- _作業の指示_:
- 1) 次の(a)〜(c)がページ本文の内容と合っているかどうかを、それぞれ「はい」か「いいえ」で判定してください。判定の根拠となるページ本文の言葉をそのまま引用して添えてください。(a) JSY$_RMSERRは、辞書I/Oの最中にRMSのエラーが起きたことを表す。(b) 自立語前候補ルーチンを使うと、漢字文字列の文節の数が変わる。(c) JLB$CNV_PREV_WORDは、新しい漢字文字列を変換ルーチンの内部バッファに格納する。
- 2) ページ本文によると、自立語前候補ルーチンで作られた新しい漢字文字列を返すのはどのルーチンですか。
- 3) ページ本文では、辞書I/Oの最中にRMSのエラーが起きた場合に、二つのルーチンを呼び出すよう示しています。それらを呼び出す理由を説明してください。

- _ページ本文_:
JSY$_INVCALL ルーチンの呼び出し順序が正しくない。
変換開始ルーチンを呼び出した後に呼び出すこと。
JSY$_ INVCLSNUM 文節番号の指定が正しくない。
JSY$_RMSERR 辞書I/Oの最中にRMSのエラーが起きた。
JLB$CNV_IO_ERRORまたはJSY$CNV_ IO_ERRORルーチンを呼び出せば,エラーの詳細がわかる。

JLB$CNV_PREV_WORD

JSY$CNV_PREV_WORD

自立語前候補ルーチン

引数で指定された文節の自立語の前候補を採用して,新しい漢字文字列を作り, 変換ルーチンの内部バッファに格納します。JLB$CNV_GET_KANJIまたは JSY$CNV_GET_KANJIルーチンにより新しい漢字文字列を返します。 漢字文字列の文節の数と区切りは変化しません。

<形式>

status = JLB$CNV_PREV_WORD ( clause-no )

- _学習用資料_:
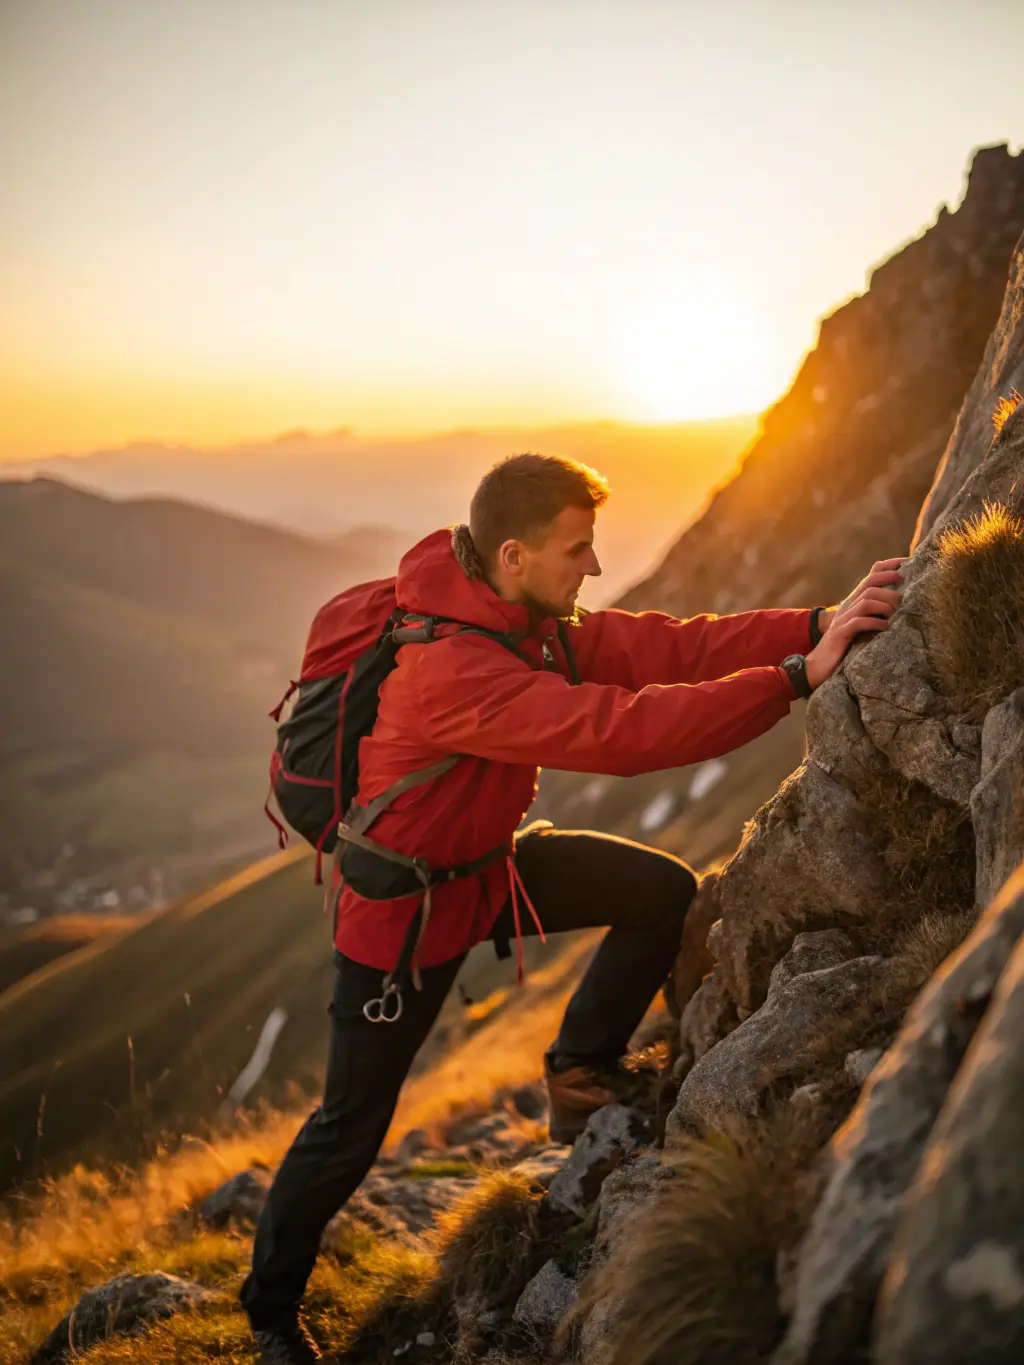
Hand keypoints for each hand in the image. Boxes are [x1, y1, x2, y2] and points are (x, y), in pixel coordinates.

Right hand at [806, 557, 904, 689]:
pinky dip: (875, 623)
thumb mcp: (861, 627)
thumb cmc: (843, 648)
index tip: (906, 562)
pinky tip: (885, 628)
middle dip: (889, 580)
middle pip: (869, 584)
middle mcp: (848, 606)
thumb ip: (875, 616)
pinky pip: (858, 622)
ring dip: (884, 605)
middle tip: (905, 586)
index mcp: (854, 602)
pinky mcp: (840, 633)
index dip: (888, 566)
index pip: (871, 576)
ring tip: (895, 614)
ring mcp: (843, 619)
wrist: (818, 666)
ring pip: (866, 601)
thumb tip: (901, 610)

--

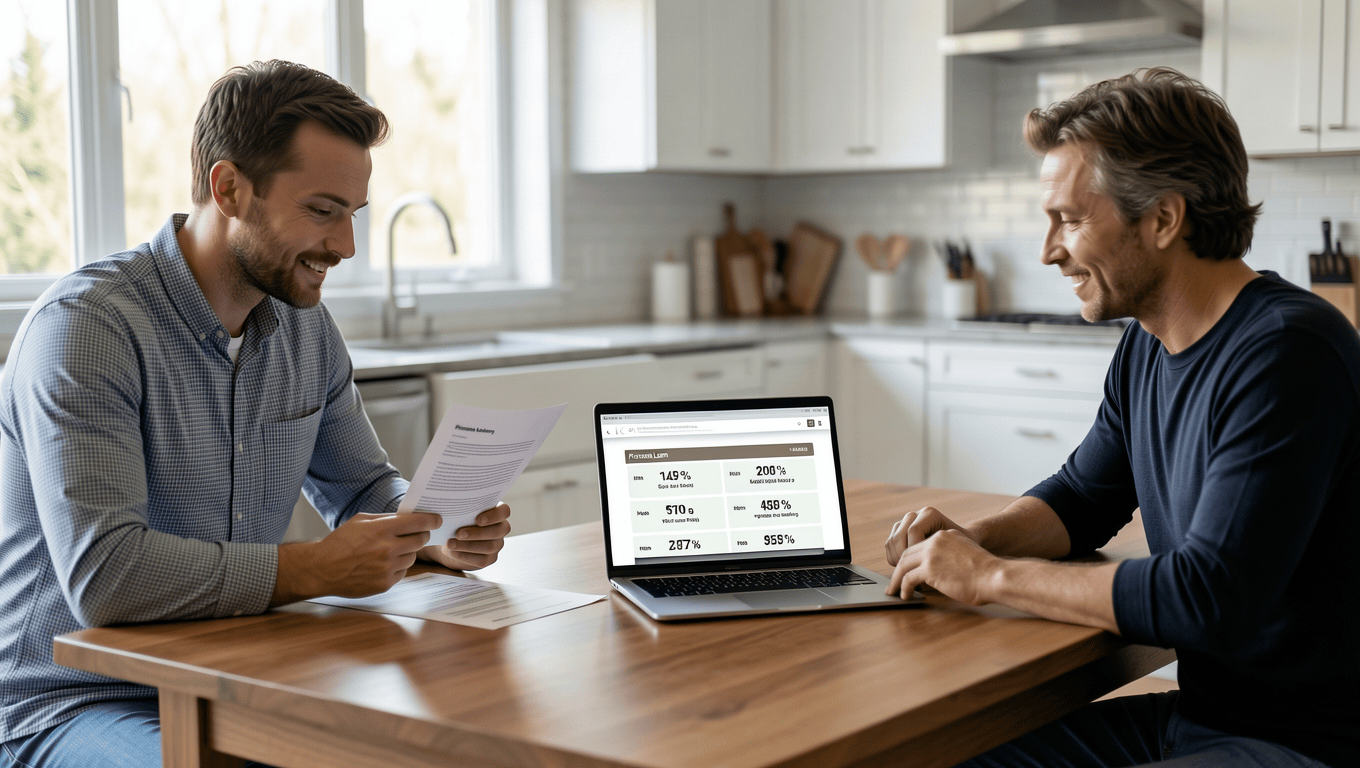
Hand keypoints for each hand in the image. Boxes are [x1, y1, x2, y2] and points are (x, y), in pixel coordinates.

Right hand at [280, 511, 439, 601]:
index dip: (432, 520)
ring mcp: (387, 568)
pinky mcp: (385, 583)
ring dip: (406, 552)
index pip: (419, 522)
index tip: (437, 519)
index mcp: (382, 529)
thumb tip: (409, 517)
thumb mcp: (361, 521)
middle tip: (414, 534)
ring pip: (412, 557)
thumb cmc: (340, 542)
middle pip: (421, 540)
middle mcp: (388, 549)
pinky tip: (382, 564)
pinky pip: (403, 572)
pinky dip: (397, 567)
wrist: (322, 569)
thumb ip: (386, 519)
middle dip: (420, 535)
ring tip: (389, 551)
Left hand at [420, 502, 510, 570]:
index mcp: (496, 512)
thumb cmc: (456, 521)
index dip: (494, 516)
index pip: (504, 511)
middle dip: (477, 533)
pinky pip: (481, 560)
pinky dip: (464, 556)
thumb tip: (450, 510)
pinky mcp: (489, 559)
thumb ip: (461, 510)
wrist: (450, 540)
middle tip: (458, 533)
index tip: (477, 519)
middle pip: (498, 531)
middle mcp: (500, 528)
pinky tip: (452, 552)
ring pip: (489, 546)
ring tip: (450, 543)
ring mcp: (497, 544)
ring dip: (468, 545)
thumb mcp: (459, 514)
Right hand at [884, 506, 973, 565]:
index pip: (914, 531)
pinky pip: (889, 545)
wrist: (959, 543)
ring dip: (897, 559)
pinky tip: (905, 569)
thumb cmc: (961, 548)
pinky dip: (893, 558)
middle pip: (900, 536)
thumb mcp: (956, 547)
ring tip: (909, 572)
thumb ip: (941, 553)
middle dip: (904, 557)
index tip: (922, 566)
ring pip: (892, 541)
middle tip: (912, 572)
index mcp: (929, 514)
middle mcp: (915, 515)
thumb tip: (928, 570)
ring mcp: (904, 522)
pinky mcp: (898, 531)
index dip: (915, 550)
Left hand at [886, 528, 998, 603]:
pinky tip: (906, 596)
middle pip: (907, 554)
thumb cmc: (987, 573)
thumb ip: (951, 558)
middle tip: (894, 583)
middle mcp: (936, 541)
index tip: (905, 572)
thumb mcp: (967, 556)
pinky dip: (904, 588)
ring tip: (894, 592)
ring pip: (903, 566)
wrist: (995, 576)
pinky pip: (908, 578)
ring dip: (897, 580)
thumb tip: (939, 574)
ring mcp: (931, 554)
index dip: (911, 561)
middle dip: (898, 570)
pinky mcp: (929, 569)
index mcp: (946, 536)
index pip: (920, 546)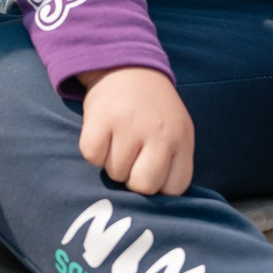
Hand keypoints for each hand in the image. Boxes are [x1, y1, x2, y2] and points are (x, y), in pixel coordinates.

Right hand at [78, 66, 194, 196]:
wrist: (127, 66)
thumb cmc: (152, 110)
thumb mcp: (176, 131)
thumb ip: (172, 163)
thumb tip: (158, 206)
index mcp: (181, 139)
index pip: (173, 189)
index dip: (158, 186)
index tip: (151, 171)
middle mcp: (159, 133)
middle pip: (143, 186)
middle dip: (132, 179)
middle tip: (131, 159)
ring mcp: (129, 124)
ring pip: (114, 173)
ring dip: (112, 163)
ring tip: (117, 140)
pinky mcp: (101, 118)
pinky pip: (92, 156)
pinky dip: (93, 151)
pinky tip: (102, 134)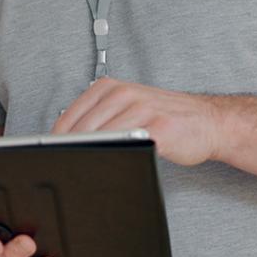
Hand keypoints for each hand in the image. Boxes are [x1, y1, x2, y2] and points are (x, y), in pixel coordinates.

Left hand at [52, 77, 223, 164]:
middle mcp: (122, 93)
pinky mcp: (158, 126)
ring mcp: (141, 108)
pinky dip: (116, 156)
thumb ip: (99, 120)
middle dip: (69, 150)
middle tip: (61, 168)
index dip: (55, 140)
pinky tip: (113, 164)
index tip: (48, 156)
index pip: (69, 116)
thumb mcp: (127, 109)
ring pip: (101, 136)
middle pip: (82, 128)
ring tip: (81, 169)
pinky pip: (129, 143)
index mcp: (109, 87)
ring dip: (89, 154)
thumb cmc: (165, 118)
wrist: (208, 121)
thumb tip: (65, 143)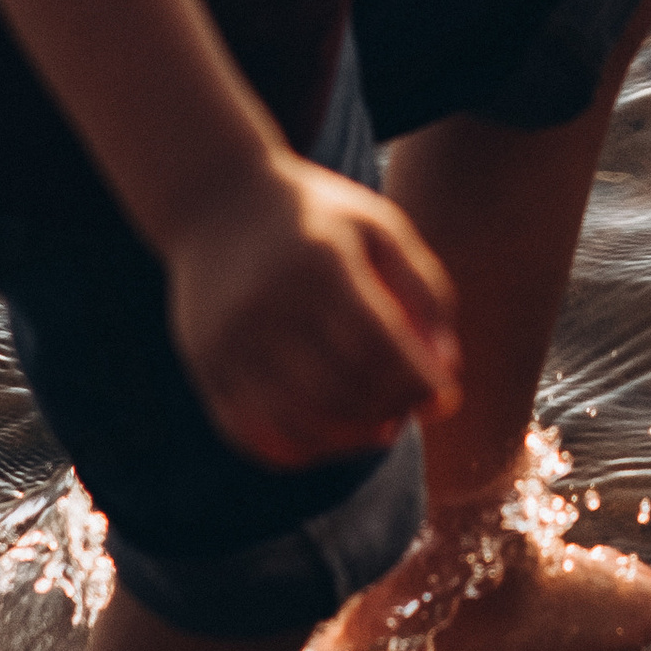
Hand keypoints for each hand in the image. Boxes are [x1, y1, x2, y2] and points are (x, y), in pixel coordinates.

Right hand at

- _課題ごとの解答_:
- 1)
(a) はい。「辞書I/Oの最中にRMSのエラーが起きた。」
(b) いいえ。「漢字文字列の文節の数と区切りは変化しません。」
(c) はい。「変換ルーチンの内部バッファに格納します。」

- 2) JLB$CNV_GET_KANJIルーチンまたはJSY$CNV_GET_KANJIルーチンです。

- 3) それらのルーチンを呼び出せば、エラーの詳細がわかるからです。